Reproduce the following lines verbatim, starting at the line containing "common name: Little egret" and ending at the line containing "common name: Black saddlebags", including both.

[Dataset records]
■ ■ ■ ■ ■ ■ ■

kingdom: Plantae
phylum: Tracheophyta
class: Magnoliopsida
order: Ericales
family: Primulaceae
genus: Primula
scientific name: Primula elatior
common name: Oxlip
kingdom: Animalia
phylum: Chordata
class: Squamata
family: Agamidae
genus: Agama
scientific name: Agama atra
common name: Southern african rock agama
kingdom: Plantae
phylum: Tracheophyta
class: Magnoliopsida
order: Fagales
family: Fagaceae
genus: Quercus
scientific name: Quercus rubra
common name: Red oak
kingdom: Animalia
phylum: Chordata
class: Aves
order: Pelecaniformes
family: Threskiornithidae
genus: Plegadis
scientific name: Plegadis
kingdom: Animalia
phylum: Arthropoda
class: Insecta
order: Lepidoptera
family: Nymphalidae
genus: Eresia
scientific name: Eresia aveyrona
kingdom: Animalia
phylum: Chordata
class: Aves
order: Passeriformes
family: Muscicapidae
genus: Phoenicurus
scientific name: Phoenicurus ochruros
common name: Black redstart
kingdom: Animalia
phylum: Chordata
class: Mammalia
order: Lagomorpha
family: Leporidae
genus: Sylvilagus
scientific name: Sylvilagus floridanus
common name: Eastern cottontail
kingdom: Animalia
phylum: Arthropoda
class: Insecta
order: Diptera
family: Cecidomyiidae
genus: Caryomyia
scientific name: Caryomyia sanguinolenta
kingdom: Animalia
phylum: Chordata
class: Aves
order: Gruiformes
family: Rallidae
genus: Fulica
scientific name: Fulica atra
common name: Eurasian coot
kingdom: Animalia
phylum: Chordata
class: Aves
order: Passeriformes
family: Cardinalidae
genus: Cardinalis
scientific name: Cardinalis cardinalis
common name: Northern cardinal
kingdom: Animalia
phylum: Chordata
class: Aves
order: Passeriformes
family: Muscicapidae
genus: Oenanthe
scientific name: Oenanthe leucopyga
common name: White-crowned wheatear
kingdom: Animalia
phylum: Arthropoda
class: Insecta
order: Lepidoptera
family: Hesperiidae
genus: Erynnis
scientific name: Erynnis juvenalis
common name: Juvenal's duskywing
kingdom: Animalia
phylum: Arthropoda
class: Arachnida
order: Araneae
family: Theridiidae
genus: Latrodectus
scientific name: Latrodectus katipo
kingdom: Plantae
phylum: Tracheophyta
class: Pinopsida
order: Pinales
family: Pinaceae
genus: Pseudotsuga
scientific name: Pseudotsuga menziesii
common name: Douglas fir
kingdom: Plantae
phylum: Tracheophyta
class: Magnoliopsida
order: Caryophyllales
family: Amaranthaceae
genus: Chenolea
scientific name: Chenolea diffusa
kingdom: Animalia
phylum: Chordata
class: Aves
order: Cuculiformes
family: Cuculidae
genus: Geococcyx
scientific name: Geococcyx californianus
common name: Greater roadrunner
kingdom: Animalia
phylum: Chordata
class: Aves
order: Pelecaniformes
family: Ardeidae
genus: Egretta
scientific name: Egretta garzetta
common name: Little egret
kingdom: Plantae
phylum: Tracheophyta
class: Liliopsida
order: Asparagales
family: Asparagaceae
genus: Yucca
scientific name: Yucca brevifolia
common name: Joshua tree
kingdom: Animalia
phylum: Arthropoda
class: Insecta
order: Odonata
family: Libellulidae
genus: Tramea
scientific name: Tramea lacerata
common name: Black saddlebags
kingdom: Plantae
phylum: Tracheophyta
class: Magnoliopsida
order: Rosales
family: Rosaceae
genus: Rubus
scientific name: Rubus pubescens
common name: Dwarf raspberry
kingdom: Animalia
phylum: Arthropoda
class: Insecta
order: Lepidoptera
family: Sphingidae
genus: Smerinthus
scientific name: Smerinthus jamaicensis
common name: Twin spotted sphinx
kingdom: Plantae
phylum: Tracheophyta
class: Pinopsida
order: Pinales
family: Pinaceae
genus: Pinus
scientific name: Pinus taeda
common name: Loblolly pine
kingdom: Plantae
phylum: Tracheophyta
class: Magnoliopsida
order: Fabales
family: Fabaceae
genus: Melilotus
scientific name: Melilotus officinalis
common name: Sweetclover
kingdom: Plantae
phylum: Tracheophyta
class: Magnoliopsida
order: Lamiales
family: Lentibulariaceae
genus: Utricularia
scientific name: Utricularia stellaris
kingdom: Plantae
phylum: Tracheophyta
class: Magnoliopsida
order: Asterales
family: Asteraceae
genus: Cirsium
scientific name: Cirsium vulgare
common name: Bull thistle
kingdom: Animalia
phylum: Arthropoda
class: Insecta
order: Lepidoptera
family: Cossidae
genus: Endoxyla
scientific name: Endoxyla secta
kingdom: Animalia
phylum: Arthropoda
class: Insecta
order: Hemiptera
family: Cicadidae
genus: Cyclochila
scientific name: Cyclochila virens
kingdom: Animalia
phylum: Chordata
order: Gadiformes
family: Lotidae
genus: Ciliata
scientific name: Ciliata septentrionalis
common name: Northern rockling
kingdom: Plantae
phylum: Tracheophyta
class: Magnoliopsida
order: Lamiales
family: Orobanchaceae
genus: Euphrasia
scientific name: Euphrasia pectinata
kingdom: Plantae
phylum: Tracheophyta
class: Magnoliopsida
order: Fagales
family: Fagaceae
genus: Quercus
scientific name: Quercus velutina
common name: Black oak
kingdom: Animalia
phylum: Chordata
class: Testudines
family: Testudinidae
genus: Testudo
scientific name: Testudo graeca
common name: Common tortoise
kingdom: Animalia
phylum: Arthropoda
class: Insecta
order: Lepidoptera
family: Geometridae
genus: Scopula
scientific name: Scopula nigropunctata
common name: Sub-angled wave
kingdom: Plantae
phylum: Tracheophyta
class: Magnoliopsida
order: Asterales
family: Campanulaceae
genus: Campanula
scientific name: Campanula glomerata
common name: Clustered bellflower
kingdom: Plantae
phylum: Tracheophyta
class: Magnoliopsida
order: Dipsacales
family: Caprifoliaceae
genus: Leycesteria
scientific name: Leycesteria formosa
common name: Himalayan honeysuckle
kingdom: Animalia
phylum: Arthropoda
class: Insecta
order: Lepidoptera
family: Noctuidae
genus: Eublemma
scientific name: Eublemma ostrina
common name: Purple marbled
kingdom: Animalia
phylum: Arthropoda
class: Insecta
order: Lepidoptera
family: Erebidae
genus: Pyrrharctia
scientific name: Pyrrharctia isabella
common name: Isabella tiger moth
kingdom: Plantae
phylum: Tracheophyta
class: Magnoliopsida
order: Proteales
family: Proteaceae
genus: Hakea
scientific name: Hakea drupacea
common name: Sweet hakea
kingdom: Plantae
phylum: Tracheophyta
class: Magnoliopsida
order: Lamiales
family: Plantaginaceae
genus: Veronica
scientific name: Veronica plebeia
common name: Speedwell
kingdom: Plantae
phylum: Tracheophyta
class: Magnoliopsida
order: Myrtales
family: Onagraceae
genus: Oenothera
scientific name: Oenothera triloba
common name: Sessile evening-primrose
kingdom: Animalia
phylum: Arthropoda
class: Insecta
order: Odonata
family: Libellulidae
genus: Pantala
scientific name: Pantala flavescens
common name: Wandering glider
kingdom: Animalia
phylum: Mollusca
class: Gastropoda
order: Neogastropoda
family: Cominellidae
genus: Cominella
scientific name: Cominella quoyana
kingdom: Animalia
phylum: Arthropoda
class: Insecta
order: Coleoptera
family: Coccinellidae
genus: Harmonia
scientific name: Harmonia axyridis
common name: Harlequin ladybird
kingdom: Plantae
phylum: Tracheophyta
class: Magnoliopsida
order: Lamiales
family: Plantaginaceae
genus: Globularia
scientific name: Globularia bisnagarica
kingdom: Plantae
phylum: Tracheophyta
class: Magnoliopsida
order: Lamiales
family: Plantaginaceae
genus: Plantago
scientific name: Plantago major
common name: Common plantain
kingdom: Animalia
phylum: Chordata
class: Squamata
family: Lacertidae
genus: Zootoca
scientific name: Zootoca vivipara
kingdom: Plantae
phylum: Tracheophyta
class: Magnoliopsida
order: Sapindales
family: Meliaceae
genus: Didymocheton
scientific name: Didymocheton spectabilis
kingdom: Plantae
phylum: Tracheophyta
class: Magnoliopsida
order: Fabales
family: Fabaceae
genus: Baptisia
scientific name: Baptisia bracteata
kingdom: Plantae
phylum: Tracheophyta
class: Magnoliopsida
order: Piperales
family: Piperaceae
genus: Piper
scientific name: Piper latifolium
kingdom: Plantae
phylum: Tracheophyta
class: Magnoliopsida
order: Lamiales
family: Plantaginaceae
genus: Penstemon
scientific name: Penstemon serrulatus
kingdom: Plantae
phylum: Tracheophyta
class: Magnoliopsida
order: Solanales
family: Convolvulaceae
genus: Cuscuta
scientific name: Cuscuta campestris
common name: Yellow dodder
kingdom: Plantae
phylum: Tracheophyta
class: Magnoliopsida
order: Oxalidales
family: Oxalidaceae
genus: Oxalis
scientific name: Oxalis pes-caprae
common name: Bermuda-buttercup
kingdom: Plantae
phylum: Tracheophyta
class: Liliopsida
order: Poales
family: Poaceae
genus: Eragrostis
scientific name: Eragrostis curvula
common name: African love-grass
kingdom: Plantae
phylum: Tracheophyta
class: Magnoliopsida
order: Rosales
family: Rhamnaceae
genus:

■ ■ ■ ■ ■ ■ ■

**Final result:**
common name: Little egret
kingdom: Plantae
phylum: Tracheophyta
class: Liliopsida
order: Asparagales
family: Asparagaceae
genus: Yucca
scientific name: Yucca brevifolia
common name: Joshua tree
kingdom: Animalia
phylum: Arthropoda
class: Insecta
order: Odonata
family: Libellulidae
genus: Tramea
scientific name: Tramea lacerata
common name: Black saddlebags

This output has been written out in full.